Statt des Niedriglohnsektors als Haupteinfallstor der Armut geraten eher die Auslöser individueller Notlagen wie Arbeitslosigkeit, (Früh-)Invalidität, Trennung bzw. Scheidung und frühzeitiger Tod des Lebenspartners ins Blickfeld. Hingegen bleiben die gesellschaftlichen Determinanten sozialer Auf- und Abstiege weitgehend im Dunkeln.
Was die Ungleichheit beziehungsweise ihr Wachstum mit den bestehenden Wirtschaftsstrukturen, Eigentumsverhältnissen und Regierungsentscheidungen zu tun hat, erfährt man nicht. Ausführlich wird beispielsweise die »Entlastung einkommensschwächerer Haushalte« durch das Wohngeld und seine Erhöhung dargestellt, jedoch nicht problematisiert, dass dieser Transfer letztlich den Vermietern zugutekommt, wodurch die Mietpreise tendenziell steigen und sich die soziale Ungleichheit verschärft.
Hinsichtlich der starken Vermögenskonzentration in Deutschland, die sich nur geringfügig von jener der USA unterscheidet, erkennt die Bundesregierung denn auch keinen akuten Handlungsbedarf. Vielmehr werden die Leserinnen und Leser beruhigt und beschwichtigt: »Der Anteil des Nettovermögens, das die vermögendsten zehn Prozent der Verteilung besitzen, veränderte sich in den vergangenen Jahren nur leicht.
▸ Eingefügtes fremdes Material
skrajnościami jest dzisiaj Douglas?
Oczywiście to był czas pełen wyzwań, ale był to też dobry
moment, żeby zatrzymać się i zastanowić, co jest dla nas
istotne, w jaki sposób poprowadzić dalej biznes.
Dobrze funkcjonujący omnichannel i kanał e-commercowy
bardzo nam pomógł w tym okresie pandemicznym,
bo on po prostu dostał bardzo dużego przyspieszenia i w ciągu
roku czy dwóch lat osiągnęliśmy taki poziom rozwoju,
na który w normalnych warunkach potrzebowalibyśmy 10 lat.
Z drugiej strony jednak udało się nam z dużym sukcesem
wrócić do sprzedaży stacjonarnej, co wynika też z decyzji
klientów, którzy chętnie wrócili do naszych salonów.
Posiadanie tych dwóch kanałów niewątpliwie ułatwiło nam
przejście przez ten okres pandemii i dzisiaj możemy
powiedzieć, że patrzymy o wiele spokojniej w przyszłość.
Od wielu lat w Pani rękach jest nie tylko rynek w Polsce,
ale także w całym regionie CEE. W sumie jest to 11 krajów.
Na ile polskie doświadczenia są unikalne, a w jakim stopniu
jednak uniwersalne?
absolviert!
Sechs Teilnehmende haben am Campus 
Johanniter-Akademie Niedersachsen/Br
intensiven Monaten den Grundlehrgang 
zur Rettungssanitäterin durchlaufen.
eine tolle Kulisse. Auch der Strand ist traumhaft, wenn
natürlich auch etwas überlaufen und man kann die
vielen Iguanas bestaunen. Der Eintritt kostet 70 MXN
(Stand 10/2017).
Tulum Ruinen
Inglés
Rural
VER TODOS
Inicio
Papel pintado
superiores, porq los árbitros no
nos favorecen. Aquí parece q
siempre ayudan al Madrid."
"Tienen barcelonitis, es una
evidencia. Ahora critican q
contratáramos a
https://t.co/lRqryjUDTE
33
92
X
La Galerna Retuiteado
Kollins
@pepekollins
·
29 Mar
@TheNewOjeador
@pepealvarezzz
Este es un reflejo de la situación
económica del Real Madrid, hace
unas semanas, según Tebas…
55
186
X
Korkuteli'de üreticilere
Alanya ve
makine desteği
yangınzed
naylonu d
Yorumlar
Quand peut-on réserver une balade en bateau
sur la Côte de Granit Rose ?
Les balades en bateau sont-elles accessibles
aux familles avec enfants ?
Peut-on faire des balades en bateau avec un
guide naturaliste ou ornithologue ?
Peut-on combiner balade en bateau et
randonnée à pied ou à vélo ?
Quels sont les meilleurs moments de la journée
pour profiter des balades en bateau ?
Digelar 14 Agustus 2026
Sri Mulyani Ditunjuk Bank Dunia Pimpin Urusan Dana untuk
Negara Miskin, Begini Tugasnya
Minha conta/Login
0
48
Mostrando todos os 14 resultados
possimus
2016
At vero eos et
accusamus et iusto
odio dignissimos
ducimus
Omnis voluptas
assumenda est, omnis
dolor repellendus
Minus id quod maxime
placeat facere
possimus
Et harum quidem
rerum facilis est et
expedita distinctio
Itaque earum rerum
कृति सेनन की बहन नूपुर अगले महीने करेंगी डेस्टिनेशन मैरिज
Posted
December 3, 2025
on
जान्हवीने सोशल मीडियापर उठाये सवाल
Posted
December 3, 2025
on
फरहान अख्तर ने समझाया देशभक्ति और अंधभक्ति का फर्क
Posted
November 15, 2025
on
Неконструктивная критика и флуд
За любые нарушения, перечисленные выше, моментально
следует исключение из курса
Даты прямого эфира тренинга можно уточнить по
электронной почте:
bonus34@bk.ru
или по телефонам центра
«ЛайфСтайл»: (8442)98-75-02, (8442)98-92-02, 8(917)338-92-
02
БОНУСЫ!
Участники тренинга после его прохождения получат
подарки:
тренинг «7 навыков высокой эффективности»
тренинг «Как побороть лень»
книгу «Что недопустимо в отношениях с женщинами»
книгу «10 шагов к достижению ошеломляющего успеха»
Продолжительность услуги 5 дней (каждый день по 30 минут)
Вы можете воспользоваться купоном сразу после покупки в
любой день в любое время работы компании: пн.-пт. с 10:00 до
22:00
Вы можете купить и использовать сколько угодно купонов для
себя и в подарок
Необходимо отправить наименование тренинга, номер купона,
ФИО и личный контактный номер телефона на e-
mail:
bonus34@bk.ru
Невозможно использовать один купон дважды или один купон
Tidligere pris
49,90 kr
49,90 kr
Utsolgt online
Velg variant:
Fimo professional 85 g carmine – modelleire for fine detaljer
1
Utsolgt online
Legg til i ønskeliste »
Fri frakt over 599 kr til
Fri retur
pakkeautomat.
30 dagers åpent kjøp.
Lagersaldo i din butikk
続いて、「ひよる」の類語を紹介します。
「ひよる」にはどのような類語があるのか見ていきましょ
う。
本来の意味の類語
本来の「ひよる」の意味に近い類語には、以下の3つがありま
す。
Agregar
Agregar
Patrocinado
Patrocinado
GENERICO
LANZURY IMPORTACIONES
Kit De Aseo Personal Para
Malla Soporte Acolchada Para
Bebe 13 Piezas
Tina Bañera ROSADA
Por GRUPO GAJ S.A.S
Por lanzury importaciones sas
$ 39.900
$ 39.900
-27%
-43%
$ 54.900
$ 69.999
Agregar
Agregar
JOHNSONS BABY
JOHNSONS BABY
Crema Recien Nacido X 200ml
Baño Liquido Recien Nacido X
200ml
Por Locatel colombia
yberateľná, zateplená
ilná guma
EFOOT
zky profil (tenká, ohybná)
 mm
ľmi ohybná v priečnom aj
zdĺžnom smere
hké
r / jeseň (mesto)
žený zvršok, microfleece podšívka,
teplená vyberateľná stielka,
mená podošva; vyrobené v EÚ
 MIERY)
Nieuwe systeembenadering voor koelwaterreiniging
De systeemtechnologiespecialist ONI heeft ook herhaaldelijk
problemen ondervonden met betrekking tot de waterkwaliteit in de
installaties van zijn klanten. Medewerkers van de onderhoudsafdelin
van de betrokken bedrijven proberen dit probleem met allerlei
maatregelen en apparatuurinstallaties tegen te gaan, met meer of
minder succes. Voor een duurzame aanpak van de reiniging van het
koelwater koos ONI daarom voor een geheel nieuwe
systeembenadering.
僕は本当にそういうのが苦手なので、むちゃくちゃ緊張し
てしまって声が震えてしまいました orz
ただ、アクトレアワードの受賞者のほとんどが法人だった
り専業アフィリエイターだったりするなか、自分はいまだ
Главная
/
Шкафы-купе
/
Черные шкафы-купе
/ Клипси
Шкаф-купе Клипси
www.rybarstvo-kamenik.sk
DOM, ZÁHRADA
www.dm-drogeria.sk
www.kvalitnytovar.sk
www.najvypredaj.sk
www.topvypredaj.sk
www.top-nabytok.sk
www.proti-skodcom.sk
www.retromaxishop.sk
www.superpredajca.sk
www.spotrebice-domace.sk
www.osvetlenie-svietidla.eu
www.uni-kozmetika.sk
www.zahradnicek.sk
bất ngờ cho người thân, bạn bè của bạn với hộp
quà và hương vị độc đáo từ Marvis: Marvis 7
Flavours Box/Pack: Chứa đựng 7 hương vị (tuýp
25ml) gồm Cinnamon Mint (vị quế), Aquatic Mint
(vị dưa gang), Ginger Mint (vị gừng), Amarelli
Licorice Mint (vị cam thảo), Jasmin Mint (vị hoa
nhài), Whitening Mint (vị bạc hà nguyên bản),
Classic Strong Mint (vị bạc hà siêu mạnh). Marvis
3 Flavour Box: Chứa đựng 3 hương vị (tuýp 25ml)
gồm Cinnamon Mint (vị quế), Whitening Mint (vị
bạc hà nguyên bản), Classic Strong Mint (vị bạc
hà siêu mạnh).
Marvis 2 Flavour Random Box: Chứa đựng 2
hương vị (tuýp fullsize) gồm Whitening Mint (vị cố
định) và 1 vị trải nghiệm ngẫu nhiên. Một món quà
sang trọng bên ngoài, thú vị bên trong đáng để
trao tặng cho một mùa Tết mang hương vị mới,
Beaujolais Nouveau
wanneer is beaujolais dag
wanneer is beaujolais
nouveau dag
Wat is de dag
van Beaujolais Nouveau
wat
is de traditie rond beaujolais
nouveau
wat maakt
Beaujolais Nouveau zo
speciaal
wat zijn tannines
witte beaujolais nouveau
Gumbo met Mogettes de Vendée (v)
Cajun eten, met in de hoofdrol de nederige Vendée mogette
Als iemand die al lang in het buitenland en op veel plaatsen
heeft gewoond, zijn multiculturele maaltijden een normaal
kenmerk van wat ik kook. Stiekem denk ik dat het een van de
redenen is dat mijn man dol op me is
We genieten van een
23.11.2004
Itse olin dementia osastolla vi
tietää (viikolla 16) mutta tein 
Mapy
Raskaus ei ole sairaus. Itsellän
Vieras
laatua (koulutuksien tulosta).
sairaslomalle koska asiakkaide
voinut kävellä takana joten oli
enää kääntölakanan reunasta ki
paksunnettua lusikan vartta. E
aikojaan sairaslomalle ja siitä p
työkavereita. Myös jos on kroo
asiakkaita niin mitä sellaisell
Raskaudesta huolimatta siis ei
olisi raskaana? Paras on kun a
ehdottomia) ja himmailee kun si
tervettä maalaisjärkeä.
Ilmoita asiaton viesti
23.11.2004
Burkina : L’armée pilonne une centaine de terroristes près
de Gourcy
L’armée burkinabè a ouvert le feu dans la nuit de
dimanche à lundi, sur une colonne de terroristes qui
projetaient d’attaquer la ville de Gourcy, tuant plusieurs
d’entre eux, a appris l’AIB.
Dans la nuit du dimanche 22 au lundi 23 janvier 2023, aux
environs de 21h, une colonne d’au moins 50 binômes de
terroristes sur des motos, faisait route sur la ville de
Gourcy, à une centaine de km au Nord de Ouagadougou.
Nach wie vor besitzen die zehn Prozent der vermögendsten Haushalte 54 Prozent des gesamten Nettovermögens. 2010/11 waren es noch 59 Prozent.«
Reichtumsförderung statt Armutsbekämpfung
Geradezu naiv erscheint der Bericht, wenn er behauptet: »Das in Deutschland progressiv ausgestaltete Steuersystem trägt (…) zur Umverteilung bei, sodass im Saldo Haushalte in den unteren Einkommensdezilen durch die Entlastungsmaßnahmen deutlich stärker profitieren.« Längst sollte sich bis zur Bundesregierung herumgesprochen haben, dass besonders Hochvermögende, die man besser Hyper- als »Superreiche« nennen sollte, oft sogar einen geringeren Steuersatz entrichten als weniger Gutbetuchte. Niemand ist durch die Steuergesetzgebung der vergangenen Jahrzehnte stärker entlastet und dreister begünstigt worden als Reiche und Hyperreiche, die sehr viel mehr zur Finanzierung des Gemeinwesens beitragen könnten.